The reader also needs context about the broader provisioning effort: that this is a fresh Proxmox host with Blackwell GPUs, that the assistant is building the NVIDIA driver against a community kernel with a GCC version mismatch, and that the system has already survived one bricking incident from a GLIBC shim library.

Output Knowledge Created

This message produces several valuable outputs. First, it confirms that objtool's strict mode is the blocking issue for the NVIDIA driver build on kernel 6.19 — a concrete diagnosis that narrows the problem space. Second, it demonstrates that KBUILD_MODPOST_WARN=1 is insufficient to suppress objtool errors, ruling out one class of workarounds. Third, it reveals the specific nature of the violations: "call without frame pointer save/setup" in C++ destructor code paths within nvidia-modeset.o. This is actionable information that points toward the real solution: disabling CONFIG_OBJTOOL_WERROR in the kernel configuration, which the assistant will discover and apply in subsequent messages ([msg 8455] and [msg 8456]).

The message also implicitly documents that the NVIDIA open driver's nvidia-modeset module contains code that triggers objtool validation failures — a useful data point for anyone attempting similar builds. The specific mangled symbol names provide forensic evidence of which code paths are problematic.

Exercise aim: Rewrite the paragraph of the excerpt above that begins "This message produces several valuable outputs" as a short bulleted list, keeping its main facts.

Record set:
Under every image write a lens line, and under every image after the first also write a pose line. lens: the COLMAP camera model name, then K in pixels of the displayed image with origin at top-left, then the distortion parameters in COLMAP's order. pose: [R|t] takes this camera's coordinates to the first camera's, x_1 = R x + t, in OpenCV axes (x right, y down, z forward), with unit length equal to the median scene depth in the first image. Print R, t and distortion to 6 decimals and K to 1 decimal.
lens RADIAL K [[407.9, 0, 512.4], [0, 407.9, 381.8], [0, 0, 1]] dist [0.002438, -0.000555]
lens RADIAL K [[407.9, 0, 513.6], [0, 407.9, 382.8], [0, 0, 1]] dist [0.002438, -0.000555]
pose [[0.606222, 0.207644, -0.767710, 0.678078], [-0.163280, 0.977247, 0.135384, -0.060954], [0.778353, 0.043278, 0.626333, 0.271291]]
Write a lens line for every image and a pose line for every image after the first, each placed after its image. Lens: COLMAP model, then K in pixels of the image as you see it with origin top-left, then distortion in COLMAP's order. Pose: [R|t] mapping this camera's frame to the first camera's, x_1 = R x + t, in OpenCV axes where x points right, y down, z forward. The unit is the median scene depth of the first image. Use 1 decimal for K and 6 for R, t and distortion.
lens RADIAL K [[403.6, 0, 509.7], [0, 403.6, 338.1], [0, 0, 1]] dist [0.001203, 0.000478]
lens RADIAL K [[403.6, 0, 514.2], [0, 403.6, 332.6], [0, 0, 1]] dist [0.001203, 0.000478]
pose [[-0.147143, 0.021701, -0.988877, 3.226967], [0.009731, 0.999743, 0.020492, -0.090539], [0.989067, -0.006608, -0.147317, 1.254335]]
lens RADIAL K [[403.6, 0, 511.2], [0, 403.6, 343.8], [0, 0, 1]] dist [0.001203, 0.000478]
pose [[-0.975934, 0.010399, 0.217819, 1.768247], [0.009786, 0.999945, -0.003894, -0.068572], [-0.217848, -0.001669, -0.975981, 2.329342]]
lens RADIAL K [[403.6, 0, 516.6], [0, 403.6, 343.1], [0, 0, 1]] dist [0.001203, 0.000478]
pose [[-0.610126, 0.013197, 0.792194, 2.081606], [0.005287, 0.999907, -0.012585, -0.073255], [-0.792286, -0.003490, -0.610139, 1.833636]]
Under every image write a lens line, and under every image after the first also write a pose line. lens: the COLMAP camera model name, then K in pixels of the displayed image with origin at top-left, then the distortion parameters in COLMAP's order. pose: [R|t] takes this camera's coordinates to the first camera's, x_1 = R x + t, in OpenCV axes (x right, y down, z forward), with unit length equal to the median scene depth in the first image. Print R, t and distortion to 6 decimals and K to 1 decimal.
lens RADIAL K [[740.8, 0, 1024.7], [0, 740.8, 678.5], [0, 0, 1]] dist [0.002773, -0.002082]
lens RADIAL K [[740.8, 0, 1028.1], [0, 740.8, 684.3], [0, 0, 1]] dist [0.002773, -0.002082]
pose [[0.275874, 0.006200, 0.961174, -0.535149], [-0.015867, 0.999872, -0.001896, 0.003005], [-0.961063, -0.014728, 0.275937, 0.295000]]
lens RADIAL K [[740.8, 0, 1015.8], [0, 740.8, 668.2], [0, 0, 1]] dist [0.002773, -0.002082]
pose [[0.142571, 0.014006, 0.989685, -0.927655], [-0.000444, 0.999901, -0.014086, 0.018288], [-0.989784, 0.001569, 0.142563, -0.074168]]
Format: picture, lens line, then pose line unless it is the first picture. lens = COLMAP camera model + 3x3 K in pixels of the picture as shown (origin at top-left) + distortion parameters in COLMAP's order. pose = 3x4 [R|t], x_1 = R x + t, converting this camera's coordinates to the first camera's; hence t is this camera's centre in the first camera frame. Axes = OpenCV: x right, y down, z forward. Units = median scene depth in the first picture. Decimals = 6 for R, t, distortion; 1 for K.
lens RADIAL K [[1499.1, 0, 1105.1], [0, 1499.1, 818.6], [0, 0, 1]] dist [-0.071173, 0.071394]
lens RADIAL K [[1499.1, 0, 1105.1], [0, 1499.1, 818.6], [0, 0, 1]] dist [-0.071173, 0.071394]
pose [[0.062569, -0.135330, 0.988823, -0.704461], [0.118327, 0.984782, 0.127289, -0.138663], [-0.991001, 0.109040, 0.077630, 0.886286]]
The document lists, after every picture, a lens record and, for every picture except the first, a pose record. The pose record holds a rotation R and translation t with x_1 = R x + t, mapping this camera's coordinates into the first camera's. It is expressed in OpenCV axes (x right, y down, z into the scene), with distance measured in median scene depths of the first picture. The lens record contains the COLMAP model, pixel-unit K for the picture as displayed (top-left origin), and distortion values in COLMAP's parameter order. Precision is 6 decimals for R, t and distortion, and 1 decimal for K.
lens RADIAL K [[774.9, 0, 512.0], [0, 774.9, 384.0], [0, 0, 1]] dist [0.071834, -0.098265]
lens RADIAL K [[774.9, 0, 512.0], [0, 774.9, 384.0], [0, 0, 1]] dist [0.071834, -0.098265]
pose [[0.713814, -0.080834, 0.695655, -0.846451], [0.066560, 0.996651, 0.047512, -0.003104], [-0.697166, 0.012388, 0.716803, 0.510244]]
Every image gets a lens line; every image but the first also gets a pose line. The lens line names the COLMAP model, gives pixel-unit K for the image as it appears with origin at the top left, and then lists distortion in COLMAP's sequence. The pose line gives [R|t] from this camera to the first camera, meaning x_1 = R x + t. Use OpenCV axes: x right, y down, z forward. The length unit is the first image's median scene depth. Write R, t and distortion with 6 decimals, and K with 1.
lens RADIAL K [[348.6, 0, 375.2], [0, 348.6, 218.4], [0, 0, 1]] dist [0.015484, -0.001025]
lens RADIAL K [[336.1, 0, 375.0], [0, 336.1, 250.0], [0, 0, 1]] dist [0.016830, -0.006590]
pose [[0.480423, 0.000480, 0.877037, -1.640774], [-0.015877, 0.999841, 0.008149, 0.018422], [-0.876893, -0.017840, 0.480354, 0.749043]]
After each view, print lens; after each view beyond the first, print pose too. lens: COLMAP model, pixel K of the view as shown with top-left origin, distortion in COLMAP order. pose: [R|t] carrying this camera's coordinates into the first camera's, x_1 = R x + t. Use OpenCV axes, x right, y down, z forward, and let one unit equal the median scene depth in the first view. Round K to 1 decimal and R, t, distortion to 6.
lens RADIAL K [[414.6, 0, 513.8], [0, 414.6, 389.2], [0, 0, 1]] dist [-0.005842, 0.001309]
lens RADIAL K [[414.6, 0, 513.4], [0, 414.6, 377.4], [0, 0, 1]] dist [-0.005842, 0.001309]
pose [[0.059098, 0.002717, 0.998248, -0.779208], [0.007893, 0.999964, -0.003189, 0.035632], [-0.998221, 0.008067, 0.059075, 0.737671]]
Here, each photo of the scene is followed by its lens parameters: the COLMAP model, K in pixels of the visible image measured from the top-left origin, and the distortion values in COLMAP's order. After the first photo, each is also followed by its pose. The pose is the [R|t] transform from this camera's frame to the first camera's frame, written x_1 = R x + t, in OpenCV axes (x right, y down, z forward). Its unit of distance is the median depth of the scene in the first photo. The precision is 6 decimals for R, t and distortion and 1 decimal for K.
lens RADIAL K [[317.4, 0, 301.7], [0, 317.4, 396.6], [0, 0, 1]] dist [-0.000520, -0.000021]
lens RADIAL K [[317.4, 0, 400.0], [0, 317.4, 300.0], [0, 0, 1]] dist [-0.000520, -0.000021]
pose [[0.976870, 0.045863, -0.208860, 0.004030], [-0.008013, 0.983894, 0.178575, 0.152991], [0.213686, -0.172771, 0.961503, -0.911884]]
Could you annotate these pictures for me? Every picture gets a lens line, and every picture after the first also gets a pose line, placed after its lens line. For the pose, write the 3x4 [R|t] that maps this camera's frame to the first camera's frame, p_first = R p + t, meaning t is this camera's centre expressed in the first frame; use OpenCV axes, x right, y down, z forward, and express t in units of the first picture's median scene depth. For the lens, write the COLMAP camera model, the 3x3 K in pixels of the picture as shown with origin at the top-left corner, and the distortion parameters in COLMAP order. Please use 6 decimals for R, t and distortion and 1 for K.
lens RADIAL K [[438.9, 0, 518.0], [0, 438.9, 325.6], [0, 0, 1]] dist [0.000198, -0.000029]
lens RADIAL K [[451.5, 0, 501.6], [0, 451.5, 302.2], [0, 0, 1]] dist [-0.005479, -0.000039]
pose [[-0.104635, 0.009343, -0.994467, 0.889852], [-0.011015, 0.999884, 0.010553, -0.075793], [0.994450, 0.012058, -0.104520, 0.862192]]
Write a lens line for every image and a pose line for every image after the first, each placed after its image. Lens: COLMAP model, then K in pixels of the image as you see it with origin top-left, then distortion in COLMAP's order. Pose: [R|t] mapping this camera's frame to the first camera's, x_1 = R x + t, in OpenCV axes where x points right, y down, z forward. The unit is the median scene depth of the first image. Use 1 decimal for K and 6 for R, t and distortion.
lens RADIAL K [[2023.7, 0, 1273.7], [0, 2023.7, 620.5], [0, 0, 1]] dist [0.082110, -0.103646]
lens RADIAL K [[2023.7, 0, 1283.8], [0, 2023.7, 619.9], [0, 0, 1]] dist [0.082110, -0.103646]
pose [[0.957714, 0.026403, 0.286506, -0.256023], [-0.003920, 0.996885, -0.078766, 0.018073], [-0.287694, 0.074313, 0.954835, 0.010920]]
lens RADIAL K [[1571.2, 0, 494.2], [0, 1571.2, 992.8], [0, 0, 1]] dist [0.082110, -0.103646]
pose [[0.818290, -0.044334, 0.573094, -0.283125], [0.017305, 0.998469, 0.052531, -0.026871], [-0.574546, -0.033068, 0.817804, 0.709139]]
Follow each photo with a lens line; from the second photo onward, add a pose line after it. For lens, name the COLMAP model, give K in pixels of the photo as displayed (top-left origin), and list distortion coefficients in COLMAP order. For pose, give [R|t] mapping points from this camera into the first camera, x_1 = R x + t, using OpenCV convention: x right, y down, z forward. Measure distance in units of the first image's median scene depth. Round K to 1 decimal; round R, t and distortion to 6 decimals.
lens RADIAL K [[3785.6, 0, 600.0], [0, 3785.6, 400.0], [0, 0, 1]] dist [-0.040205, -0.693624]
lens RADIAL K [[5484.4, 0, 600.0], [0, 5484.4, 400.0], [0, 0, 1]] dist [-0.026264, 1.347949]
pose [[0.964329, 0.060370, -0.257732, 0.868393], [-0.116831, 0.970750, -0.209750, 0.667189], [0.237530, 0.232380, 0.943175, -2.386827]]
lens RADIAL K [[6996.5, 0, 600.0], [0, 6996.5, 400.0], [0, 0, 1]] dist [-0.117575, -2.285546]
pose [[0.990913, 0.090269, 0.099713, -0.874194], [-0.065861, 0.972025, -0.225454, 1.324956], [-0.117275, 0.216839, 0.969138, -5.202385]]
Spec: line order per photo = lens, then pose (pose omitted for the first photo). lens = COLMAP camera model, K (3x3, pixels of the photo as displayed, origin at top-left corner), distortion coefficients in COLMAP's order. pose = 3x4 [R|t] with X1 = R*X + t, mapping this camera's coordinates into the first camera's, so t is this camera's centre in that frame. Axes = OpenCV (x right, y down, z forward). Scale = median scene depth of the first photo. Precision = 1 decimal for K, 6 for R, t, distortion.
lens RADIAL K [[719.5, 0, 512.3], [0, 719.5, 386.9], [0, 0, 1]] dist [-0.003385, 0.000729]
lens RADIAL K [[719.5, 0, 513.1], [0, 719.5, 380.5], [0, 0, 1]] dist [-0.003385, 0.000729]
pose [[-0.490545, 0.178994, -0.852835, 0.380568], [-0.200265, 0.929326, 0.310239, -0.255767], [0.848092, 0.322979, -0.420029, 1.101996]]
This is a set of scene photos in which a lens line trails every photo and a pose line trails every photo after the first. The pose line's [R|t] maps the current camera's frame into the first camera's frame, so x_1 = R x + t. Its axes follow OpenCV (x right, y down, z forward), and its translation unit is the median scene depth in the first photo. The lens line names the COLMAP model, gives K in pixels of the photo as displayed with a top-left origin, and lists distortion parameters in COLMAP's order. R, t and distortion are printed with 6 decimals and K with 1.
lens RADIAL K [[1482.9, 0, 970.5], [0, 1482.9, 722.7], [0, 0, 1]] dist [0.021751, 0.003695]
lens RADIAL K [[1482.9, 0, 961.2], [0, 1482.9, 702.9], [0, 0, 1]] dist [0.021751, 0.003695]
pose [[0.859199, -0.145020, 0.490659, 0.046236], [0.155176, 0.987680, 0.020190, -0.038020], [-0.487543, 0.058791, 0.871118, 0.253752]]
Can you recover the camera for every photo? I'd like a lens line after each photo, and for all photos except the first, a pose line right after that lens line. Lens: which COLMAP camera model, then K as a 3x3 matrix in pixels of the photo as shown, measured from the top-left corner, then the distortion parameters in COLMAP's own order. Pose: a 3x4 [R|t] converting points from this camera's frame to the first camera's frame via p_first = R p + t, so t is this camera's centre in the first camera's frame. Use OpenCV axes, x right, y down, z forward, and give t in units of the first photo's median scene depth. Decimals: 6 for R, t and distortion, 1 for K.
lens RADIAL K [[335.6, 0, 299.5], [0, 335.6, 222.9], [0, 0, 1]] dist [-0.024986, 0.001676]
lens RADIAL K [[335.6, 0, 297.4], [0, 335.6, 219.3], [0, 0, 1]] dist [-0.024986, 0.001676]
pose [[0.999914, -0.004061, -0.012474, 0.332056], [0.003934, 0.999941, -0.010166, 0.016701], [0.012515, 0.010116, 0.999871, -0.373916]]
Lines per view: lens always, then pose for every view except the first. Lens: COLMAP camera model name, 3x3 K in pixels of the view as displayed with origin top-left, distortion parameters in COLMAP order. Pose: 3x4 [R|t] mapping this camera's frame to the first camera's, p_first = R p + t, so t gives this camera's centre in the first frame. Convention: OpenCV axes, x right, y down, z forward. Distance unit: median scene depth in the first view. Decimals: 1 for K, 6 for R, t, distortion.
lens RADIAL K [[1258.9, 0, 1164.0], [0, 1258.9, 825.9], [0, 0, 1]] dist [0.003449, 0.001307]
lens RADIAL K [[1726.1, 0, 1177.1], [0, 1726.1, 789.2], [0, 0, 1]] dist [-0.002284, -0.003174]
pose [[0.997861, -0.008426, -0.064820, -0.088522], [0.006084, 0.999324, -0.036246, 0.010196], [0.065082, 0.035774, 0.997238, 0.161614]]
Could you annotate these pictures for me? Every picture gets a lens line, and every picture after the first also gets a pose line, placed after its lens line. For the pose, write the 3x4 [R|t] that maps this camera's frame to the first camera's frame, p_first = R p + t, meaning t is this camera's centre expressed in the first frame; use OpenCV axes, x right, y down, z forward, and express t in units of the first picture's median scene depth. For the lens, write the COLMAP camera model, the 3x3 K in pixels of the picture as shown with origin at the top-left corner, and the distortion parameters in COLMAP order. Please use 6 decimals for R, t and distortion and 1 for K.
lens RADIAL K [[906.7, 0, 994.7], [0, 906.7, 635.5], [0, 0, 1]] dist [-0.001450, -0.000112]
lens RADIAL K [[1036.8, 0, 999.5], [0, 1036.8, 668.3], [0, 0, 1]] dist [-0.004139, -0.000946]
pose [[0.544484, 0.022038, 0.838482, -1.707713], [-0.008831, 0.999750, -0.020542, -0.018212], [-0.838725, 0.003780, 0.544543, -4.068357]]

Response below:
- Confirms that objtool's strict mode blocks the NVIDIA driver build on kernel 6.19, which narrows the problem space.
- Shows that KBUILD_MODPOST_WARN=1 does not suppress objtool errors, which rules out one class of workarounds.
- Reveals the specific violations: "call without frame pointer save/setup" in C++ destructor code paths within nvidia-modeset.o.
- Points to the real fix: disabling CONFIG_OBJTOOL_WERROR in the kernel configuration. The assistant discovers and applies this fix in [msg 8455] and [msg 8456].